Uitspraak
1.Procesverloop
2.Beoordeling van het middel
3.Beslissing
1 maart 2024.
Hoge Raad
In deze zaak, die voor de Hoge Raad is gekomen, hebben eisers, wonende te [woonplaats], beroep in cassatie ingesteld tegen een arrest van het gerechtshof Arnhem-Leeuwarden. Dit arrest volgde op eerdere vonnissen van de rechtbank Midden-Nederland en had betrekking op een geschil over de uitleg van een overeenkomst en een leveringsakte met betrekking tot een strook grond.

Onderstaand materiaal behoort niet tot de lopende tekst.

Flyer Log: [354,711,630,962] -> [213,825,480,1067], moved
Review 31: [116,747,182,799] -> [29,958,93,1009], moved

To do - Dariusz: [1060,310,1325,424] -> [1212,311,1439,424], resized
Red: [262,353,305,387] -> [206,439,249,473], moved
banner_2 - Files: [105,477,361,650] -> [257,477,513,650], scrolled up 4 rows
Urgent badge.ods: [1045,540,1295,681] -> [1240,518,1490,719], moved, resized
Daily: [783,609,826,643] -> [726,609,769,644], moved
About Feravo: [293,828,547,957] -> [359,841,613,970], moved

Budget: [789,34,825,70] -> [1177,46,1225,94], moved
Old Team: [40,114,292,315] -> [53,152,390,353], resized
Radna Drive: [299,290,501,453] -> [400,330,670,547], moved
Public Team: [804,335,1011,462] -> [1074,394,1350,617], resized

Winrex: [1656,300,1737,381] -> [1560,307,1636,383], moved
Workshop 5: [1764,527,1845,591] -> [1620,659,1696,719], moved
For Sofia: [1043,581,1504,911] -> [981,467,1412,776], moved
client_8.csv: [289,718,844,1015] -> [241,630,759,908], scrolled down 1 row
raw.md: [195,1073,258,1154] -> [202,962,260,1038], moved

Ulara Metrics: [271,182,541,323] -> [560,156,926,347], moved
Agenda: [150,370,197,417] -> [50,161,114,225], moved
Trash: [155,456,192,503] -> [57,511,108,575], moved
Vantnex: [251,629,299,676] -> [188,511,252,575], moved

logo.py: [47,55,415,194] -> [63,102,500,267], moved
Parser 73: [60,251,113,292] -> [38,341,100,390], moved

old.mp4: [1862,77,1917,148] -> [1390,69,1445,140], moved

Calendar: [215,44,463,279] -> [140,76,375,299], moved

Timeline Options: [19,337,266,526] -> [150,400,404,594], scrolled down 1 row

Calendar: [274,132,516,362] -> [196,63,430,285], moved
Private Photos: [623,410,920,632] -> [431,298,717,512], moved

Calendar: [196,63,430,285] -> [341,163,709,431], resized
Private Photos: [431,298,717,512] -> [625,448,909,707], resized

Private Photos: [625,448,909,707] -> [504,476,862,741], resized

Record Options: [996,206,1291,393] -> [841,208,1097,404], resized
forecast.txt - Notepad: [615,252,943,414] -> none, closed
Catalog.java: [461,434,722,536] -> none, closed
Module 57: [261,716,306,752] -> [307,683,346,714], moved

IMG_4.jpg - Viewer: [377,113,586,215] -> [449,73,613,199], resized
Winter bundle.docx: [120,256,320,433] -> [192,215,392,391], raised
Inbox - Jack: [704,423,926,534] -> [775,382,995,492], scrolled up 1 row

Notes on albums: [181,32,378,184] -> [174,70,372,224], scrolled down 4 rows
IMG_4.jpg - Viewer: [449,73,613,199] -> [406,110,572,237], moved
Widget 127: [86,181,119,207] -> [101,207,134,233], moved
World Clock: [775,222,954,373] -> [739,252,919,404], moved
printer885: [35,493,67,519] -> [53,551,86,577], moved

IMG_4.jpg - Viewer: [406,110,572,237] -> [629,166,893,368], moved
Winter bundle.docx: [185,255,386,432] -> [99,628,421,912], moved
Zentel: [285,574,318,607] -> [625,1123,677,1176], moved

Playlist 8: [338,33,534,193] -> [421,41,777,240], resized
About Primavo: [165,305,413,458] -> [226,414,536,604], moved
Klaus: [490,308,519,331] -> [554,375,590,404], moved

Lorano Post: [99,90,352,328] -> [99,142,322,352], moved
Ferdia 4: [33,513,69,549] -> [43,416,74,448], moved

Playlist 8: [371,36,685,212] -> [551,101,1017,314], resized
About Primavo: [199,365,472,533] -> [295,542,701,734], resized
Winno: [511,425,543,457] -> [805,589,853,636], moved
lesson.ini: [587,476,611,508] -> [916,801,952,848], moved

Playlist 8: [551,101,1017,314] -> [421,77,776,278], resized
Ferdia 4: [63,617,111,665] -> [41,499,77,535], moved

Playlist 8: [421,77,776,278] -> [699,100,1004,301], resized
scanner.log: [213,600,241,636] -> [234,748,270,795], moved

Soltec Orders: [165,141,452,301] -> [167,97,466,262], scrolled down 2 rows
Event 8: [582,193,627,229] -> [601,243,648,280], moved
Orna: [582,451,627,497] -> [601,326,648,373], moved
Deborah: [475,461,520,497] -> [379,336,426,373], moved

De Hoge Raad verwijst naar de procesgang in de feitelijke instanties, waarbij de rechtbank op 21 april 2020, 29 juli 2020 en 22 februari 2021 vonnissen heeft gewezen, en het hof op 22 maart 2022 en 27 december 2022 arresten heeft uitgesproken. De conclusie van de plaatsvervangende Procureur-Generaal M.H. Wissink was om het cassatieberoep te verwerpen. De advocaat van eisers heeft schriftelijk op deze conclusie gereageerd.
De Hoge Raad heeft de klachten van eisers over het arrest van het hof beoordeeld. De uitkomst van deze beoordeling was dat de klachten niet konden leiden tot vernietiging van het arrest. De Hoge Raad heeft in zijn oordeel geen verdere motivering hoeven geven, omdat de vragen die aan de orde waren niet van belang waren voor de eenheid of ontwikkeling van het recht, zoals bedoeld in artikel 81 lid 1 van de Wet op de rechterlijke organisatie.
In zijn beslissing heeft de Hoge Raad het beroep verworpen en eisers veroordeeld in de kosten van het geding in cassatie, die aan de zijde van de verweerders, WOM c.s., zijn begroot op nihil. Dit arrest is uitgesproken op 1 maart 2024.